(Excerpt to read Opens)

The glyphs [r, l, i, n, m] are important as they have been identified as the main glyphs which [a] occurs before. Thus for all the occurrences [o] in this environment we would expect them to be replaced not by [y] but [a].

If we look at some of the most commons trigrams for [o] before these five glyphs we can see that [a] validly replaces [o] in all cases.

With [o] Tokens With [a] Tokens
[chor] 527 [char] 159
[chol] 804 [chal] 124
[eor] 465 [ear] 171
[eol] 1009 [eal] 140
[kor] 171 [kar] 572
[kol] 289 [kal] 631
[tor] 157 [tar] 378
[tol] 334 [tal] 391
[dor] 160 [dar] 814
[dol] 223 [dal] 756
[lor] 167 [lar] 87
[lol] 166 [lal] 90
[doi] 45 [dai] 2170
[chon] 4 [chan] 14
[chom] 29 [cham] 40
[eom] 35 [eam] 29
[lom] 25 [lam] 43

We can clearly see how the differences in frequency changes across the trigrams. The trigrams with [a] and sometimes more, and sometimes less, common than those with [o]. But in all cases they are no less valid, which is an excellent sign.

(I invite the reader to stop and this point and try to replace [o] with any other glyph and get results as half as good.)

At the end of a word ~ 5%

At the end of a word [o] should always be replaced by [y]. The glyph [a] barely occurs in this position due to the lack of a conditioning environment.

The most common trigrams at the end of a word are shown below with their matches containing [y].

With [o] Tokens With [y] Tokens
[cho.] 183 [chy.] 959
[sho.] 184 [shy.] 270
[eo.] 436 [ey.] 3967
[do.] 37 [dy.] 6718
[ro.] 38 [ry.] 283
[lo.] 49 [ly.] 512

The glyph [y] is clearly much more common in the final position than [o]. We might have expected the large token count for [dy.] given its prevalence as a word ending. Yet [ey.] is clearly much more common also. It’s not a problem for our purposes, however, as we’ve shown that [y] can validly replace [o] in all these position. Indeed, the greater issue that some of the token counts for [o] that they barely feel valid.

At the start of words before glyphs which don’t cause [a] ~ 25%

The start of a word is the other place where we would expect to see [y] replace [o]. We’ve already looked at [o] before [r, l, i, n, m] and we take that as including occurrences at the start of words. But [o] is also common before a few others glyphs in this position, as seen in the table below.

(Excerpt to read Closes)

Assignment a
Copy the lines in the first block of rows, starting with the line that contains "# 📊 OptiFlow" and going on through the line that contains "## � Supported Securities", both included.
The text above has nothing to do with the rows that follow it.

(Provided data Opens)

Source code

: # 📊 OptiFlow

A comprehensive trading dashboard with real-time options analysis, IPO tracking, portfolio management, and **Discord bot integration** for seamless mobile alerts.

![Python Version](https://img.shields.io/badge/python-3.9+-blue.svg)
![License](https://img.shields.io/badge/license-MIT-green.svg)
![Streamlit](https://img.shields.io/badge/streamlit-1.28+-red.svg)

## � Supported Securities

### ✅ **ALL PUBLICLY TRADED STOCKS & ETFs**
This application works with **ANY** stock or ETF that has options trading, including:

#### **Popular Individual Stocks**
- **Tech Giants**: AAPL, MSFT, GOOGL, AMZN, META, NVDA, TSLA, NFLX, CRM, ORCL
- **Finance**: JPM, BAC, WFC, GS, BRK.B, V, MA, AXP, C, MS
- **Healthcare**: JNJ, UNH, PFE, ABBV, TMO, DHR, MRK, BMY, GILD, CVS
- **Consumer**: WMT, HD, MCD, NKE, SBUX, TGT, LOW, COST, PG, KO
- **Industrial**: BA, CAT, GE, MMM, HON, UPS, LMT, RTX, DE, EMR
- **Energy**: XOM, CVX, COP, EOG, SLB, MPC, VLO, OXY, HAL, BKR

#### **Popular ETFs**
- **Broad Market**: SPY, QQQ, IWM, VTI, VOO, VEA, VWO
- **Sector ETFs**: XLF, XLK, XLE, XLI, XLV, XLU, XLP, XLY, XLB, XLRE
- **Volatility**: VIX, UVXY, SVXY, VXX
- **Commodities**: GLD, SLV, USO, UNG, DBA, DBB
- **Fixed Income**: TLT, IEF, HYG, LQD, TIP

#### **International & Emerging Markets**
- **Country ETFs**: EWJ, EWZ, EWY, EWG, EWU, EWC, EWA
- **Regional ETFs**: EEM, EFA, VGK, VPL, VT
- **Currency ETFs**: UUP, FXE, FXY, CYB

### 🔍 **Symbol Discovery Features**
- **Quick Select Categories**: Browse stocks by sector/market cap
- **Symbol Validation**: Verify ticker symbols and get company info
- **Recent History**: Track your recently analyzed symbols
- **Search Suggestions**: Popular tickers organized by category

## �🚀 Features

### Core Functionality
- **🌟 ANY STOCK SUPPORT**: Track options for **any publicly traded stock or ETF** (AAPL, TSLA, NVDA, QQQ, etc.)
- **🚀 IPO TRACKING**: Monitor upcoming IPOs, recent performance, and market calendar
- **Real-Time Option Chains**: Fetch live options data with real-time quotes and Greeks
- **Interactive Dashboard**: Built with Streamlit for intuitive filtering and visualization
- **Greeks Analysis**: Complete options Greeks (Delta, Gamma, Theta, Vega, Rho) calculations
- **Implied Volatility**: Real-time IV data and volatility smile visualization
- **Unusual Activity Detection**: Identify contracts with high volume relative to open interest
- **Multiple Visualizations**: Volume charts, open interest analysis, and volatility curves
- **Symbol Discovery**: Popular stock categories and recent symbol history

(Provided data Closes)
(Provided data Opens)

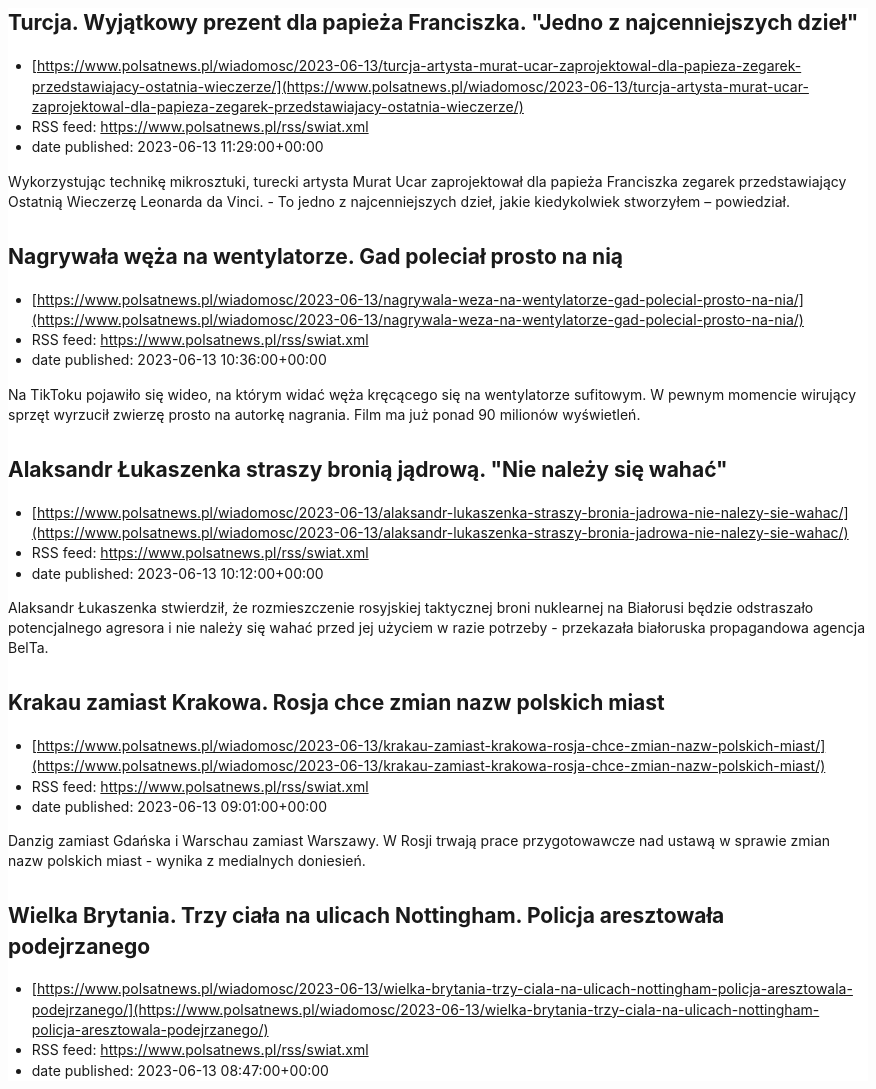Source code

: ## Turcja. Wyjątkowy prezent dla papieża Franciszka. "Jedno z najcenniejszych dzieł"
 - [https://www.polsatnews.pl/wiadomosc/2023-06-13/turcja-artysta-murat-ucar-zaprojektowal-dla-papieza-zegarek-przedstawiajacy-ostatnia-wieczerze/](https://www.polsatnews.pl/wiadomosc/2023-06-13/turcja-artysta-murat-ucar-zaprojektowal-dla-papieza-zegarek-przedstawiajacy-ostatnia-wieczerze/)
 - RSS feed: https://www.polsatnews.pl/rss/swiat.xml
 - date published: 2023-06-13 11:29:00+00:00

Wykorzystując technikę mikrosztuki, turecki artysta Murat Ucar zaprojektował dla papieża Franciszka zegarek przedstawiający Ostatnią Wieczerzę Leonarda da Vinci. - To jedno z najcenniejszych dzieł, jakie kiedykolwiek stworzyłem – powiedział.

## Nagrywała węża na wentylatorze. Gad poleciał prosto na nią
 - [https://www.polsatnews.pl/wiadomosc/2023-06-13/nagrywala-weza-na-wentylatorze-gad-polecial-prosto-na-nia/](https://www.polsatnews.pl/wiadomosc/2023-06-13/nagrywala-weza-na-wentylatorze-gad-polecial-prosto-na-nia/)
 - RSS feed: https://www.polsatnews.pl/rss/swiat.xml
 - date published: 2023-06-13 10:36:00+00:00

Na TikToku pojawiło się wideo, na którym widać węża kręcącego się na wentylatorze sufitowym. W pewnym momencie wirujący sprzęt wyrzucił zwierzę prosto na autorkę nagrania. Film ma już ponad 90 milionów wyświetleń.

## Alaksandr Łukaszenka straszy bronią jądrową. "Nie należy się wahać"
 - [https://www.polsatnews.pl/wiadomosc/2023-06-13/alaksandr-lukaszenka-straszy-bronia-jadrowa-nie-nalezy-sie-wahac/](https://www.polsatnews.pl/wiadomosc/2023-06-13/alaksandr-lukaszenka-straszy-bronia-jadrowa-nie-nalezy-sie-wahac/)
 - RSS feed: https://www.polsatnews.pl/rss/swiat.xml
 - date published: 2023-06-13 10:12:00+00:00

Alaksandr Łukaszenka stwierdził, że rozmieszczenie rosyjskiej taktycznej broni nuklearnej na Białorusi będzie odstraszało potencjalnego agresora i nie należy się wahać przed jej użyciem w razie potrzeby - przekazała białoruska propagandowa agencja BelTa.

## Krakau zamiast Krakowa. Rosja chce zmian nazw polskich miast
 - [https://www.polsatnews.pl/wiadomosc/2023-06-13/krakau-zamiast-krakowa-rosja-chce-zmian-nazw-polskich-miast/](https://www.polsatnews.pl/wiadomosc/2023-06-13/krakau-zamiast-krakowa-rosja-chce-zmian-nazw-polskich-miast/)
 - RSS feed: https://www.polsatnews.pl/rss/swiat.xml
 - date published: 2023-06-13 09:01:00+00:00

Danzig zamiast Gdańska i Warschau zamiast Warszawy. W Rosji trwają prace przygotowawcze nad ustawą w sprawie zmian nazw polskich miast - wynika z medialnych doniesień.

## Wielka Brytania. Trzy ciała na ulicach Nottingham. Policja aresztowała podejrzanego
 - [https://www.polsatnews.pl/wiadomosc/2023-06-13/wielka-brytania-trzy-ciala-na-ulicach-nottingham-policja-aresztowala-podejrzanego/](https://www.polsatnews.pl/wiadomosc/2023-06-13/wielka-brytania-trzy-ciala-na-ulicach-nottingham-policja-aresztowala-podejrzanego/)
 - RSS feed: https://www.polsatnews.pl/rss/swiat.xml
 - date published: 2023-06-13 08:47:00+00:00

(Provided data Closes)

Assignment b
For each statement below, say yes or no as to whether it agrees with the text on glyph replacement, and quote the deciding words from the text: (i) At the end of a word, [o] should always be replaced by [y]. (ii) The trigram [chol] has fewer tokens than [chal]. (iii) The glyph [a] is common at the end of a word.

Task solution a
: # 📊 OptiFlow

A comprehensive trading dashboard with real-time options analysis, IPO tracking, portfolio management, and **Discord bot integration** for seamless mobile alerts.

![Python Version](https://img.shields.io/badge/python-3.9+-blue.svg)
![License](https://img.shields.io/badge/license-MIT-green.svg)
![Streamlit](https://img.shields.io/badge/streamlit-1.28+-red.svg)

## � Supported Securities

Task solution b
(i) Yes: "At the end of a word [o] should always be replaced by [y]."
(ii) No: "[chol] 804 [chal] 124"
(iii) No: "The glyph [a] barely occurs in this position"